----- RECORD SET
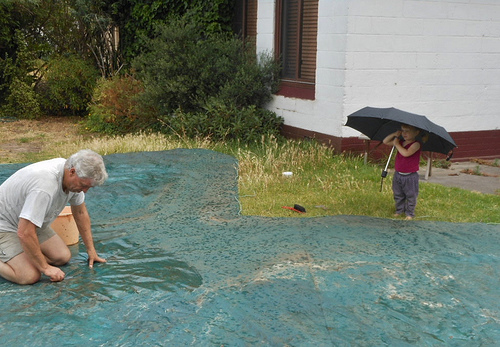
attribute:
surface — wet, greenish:
[0, 236, 202, 345]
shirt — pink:
[391, 139, 422, 172]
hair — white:
[66, 150, 108, 185]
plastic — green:
[2, 147, 497, 346]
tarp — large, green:
[2, 135, 497, 345]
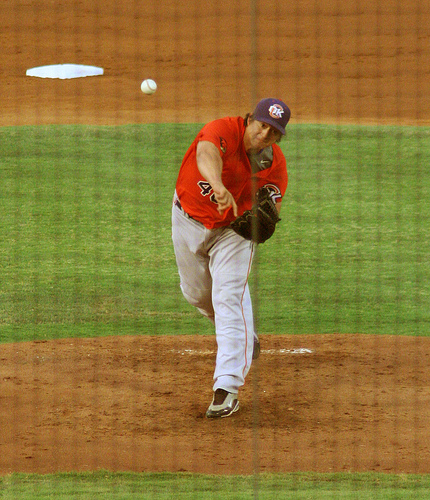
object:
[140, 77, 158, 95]
baseball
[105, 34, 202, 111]
air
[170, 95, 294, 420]
player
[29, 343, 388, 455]
in dirt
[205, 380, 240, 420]
left foot of player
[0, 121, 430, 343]
grass on field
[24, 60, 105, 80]
plate on field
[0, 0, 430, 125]
dirt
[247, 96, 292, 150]
pitcher's head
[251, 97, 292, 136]
blue cap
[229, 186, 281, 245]
mitt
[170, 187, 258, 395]
pants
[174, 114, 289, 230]
red shirt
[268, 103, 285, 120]
white design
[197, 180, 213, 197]
number 4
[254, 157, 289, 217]
left arm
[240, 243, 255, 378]
red stripe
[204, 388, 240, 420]
sneaker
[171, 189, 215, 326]
pitcher's right leg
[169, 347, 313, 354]
white line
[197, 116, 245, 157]
short sleeve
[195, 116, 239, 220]
pitcher's arm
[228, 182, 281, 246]
leather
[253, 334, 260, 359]
cleat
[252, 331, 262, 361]
pitcher's foot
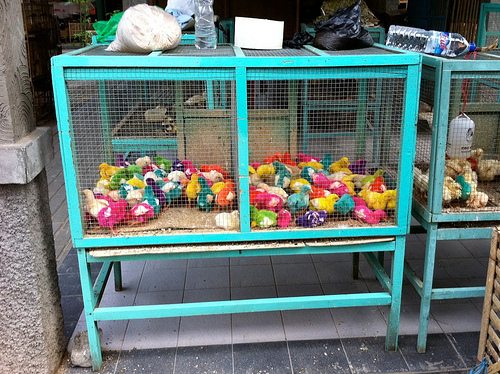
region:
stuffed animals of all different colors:
[82, 136, 399, 226]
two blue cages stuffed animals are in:
[44, 41, 493, 364]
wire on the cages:
[73, 73, 490, 227]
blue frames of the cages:
[51, 38, 498, 361]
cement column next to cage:
[3, 4, 70, 372]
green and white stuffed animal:
[248, 203, 280, 231]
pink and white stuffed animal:
[128, 198, 151, 221]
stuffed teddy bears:
[427, 146, 497, 211]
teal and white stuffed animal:
[196, 176, 211, 206]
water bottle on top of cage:
[192, 3, 220, 50]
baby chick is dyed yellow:
[317, 198, 337, 221]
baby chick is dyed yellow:
[366, 185, 391, 211]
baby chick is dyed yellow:
[343, 173, 353, 190]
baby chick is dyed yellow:
[335, 158, 350, 173]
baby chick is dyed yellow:
[294, 168, 309, 195]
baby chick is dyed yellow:
[188, 172, 207, 200]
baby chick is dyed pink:
[353, 201, 379, 226]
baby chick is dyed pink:
[266, 194, 288, 216]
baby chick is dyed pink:
[129, 199, 152, 219]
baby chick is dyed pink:
[97, 203, 129, 225]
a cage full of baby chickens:
[58, 55, 420, 242]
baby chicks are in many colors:
[256, 178, 358, 226]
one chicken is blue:
[286, 183, 314, 210]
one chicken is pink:
[355, 206, 387, 220]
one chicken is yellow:
[186, 173, 201, 201]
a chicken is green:
[111, 165, 130, 180]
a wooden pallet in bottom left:
[479, 227, 499, 372]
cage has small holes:
[302, 130, 380, 162]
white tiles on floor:
[218, 263, 277, 295]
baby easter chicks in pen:
[110, 131, 382, 223]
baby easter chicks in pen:
[122, 150, 373, 231]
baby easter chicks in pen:
[121, 150, 357, 227]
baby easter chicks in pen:
[128, 155, 351, 225]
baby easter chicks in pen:
[117, 151, 325, 224]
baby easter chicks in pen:
[140, 152, 367, 219]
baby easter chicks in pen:
[198, 168, 342, 223]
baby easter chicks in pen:
[287, 164, 344, 216]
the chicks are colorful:
[87, 138, 385, 242]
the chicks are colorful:
[57, 130, 384, 233]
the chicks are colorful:
[68, 142, 407, 227]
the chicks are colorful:
[71, 153, 388, 223]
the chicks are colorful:
[79, 147, 399, 233]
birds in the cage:
[64, 130, 405, 238]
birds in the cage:
[85, 152, 397, 237]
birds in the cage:
[78, 147, 410, 233]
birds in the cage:
[64, 145, 399, 245]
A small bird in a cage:
[81, 184, 108, 214]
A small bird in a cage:
[216, 209, 241, 229]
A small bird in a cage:
[125, 189, 142, 207]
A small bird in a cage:
[136, 154, 150, 168]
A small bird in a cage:
[99, 197, 127, 232]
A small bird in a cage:
[123, 203, 154, 227]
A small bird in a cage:
[177, 158, 197, 174]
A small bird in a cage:
[351, 204, 388, 224]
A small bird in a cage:
[276, 207, 293, 228]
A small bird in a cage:
[256, 192, 283, 209]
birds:
[86, 183, 162, 226]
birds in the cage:
[103, 151, 170, 217]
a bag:
[319, 13, 366, 48]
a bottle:
[388, 23, 473, 60]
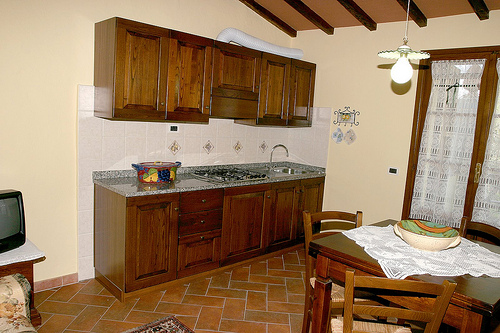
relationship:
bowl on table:
[385, 215, 469, 253] [296, 210, 500, 326]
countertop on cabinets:
[84, 154, 329, 199] [92, 156, 329, 302]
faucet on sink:
[270, 142, 290, 171] [258, 160, 307, 183]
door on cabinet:
[114, 18, 168, 127] [86, 14, 330, 309]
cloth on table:
[340, 217, 498, 309] [296, 210, 500, 326]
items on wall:
[333, 100, 362, 148] [267, 4, 499, 250]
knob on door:
[472, 160, 484, 195] [398, 41, 499, 243]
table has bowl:
[296, 210, 500, 326] [385, 215, 469, 253]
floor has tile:
[32, 242, 446, 332] [21, 228, 455, 331]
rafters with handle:
[266, 1, 304, 42] [130, 162, 139, 168]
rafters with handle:
[266, 1, 304, 42] [176, 158, 184, 168]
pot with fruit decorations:
[141, 146, 179, 191] [126, 167, 190, 185]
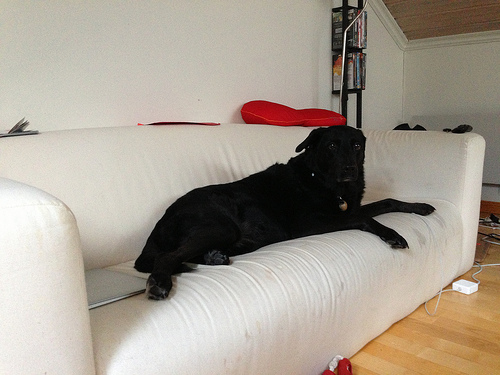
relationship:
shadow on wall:
[401, 101, 498, 205] [1, 3, 498, 183]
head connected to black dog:
[295, 123, 365, 190] [130, 124, 438, 302]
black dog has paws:
[130, 124, 438, 302] [377, 200, 416, 243]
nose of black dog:
[343, 164, 360, 174] [130, 124, 438, 302]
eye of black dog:
[326, 139, 348, 155] [130, 124, 438, 302]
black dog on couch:
[130, 124, 438, 302] [0, 122, 487, 374]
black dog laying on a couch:
[112, 120, 447, 306] [4, 126, 235, 181]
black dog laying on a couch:
[130, 124, 438, 302] [18, 104, 438, 340]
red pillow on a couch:
[238, 98, 348, 127] [0, 118, 488, 373]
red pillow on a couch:
[238, 87, 354, 137] [0, 122, 487, 374]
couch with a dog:
[25, 107, 413, 321] [161, 129, 381, 270]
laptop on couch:
[79, 257, 152, 312] [0, 135, 274, 373]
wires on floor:
[428, 260, 493, 318] [417, 308, 484, 371]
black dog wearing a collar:
[130, 124, 438, 302] [294, 152, 368, 210]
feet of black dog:
[151, 245, 231, 295] [130, 124, 438, 302]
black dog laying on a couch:
[130, 124, 438, 302] [16, 116, 484, 357]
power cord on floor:
[424, 230, 499, 330] [334, 224, 496, 372]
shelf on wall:
[326, 0, 376, 135] [4, 3, 409, 125]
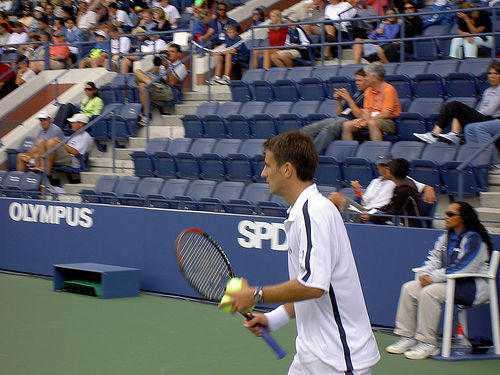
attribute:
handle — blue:
[255, 325, 286, 358]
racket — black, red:
[171, 226, 289, 365]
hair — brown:
[267, 133, 318, 181]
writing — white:
[5, 197, 95, 228]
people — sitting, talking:
[348, 156, 437, 230]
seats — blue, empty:
[81, 44, 499, 210]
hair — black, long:
[463, 203, 498, 260]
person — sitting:
[385, 204, 500, 374]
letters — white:
[236, 221, 292, 253]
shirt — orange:
[364, 84, 406, 117]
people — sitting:
[326, 63, 407, 146]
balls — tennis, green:
[217, 279, 246, 310]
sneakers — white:
[382, 333, 449, 361]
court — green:
[0, 274, 499, 370]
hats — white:
[35, 112, 94, 127]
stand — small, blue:
[53, 257, 142, 299]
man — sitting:
[129, 43, 189, 120]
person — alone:
[65, 71, 109, 119]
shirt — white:
[353, 169, 434, 222]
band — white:
[264, 303, 296, 332]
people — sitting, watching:
[0, 2, 499, 134]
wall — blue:
[0, 192, 494, 352]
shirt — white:
[288, 187, 381, 374]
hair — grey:
[364, 60, 390, 76]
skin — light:
[260, 280, 326, 302]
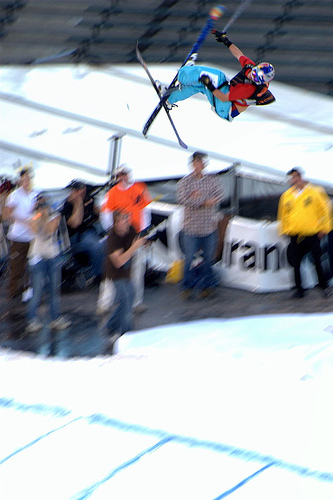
----------
> REQUIRED WORK
How many lines of the listing contain the string "shirt", matching case exactly? Reply with the number only.

> YOUR SOLUTION
5